Two key items highlighted in the April 2023 review update were visual elements and audio. Both of these have been added to help prove the item or product has been actually used. The impact of these can vary depending on what kind of review you are conducting, but I’ve seen first hand my own writing get bumped from the first page because it did not feature a video element. 

Conducting proper research beforehand on similar reviews to understand how Google typically ranks the written work is crucial before publishing. 

For instance, Google has recently prioritized ranking video game industry coverage that includes an author speaking over visuals, such as a review or interview, and is most likely doing the same for a variety of written work. 

Below is an example of a video game preview I wrote that lost rankings in the first page to video-related content. It now sits at position #9 for the query after us video game preview, below footage of gameplay and trailers.

After Us search engine result page.

We can see that Google prefers non-preview content for this query due to the change in which users consume similar media. In this instance the search engine is displaying audio-based experiences that explain the content of the product with the addition of gameplay. Conducting research on the current and previous history of your related SERPs can help determine what kind of visuals you may need to include when producing your article, and help deter this from happening in your own work.

4. Optimize User Profiles

Another opportunity to provide proof of experience and expertise is within the author’s user profile. Each article your writer publishes should include a link to that author’s related page that includes their previous work and a brief paragraph that is written in third-person explaining their authority on the topic. 

A good example of this is Nick Kosmider’s author page for The Athletic.

Nick Kosmider author page.

His biography displays his history covering Denver Sports and lists his previous positions at other publishers. More positive signals that could be included are any related degrees, previous awards, and links to their related social platforms. Lastly, the author page should include an optimized image or photo to help put a face to the writing. This will help provide a visual element for Google, but also create a human connection between the reader and writer.  

5. Create a Dedicated Page for Goals and Mission Statements

In 2021, Google published a documentation addressing the transparency of publishers, which discusses how to prove credibility to the site’s readers and Google itself. It breaks this down into two categories: Article Level and Site Level. 

For article’s, publisher’s should be including clear bylines that link to the author’s dedicated biography page, the article’s publishing date, and a form of categorization such as “opinion” or “review.”

On the other hand, the site level is supposed to provide guidance to the site’s purpose and organizational structure. This can be done by creating a dedicated page for the publisher’s goals, mission statements, and link towards a page providing staff details. 

A great example of this is the New York Time’s company page that provides all of this information in a single location. This is a must-pursue strategy for news publishers looking to provide credibility to search engines and users.
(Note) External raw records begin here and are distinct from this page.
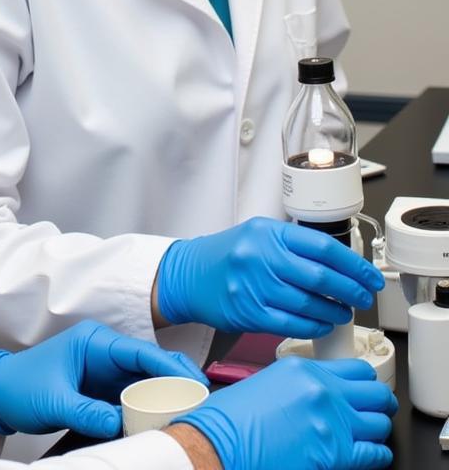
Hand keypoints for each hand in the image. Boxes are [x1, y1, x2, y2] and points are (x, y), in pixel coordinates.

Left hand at [0, 319, 206, 437]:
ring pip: (146, 383)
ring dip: (165, 398)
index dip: (169, 365)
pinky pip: (134, 399)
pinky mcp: (104, 392)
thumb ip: (87, 412)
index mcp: (94, 342)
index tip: (194, 383)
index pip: (140, 351)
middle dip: (176, 382)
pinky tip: (164, 424)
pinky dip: (149, 410)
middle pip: (150, 366)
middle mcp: (104, 354)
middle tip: (202, 404)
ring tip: (190, 416)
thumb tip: (119, 424)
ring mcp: (106, 373)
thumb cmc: (20, 386)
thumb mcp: (53, 400)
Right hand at [156, 217, 384, 336]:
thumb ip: (293, 245)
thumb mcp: (258, 236)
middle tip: (364, 297)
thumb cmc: (228, 256)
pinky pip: (293, 324)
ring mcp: (254, 285)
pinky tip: (322, 324)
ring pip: (309, 304)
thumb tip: (342, 264)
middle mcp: (260, 256)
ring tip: (344, 312)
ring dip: (335, 311)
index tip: (370, 276)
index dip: (354, 265)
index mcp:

NY times mission and values page.

Making the Most of Your E-E-A-T SEO

Keeping up-to-date on Google’s algorithm updates and E-E-A-T SEO might take some work, but it will create longevity for your site’s authority and trustworthiness down the line. It’s important to follow Google’s documentation and take an article and site level approach to optimizing your signals. 

In summary, prioritize experience within your written work and always provide a visual element when applicable. Link to related sources that help prove this and provide clear and concise information for your user to digest. Following these guidelines will help you optimize your E-E-A-T signals and create a bridge of credibility that your users can trust.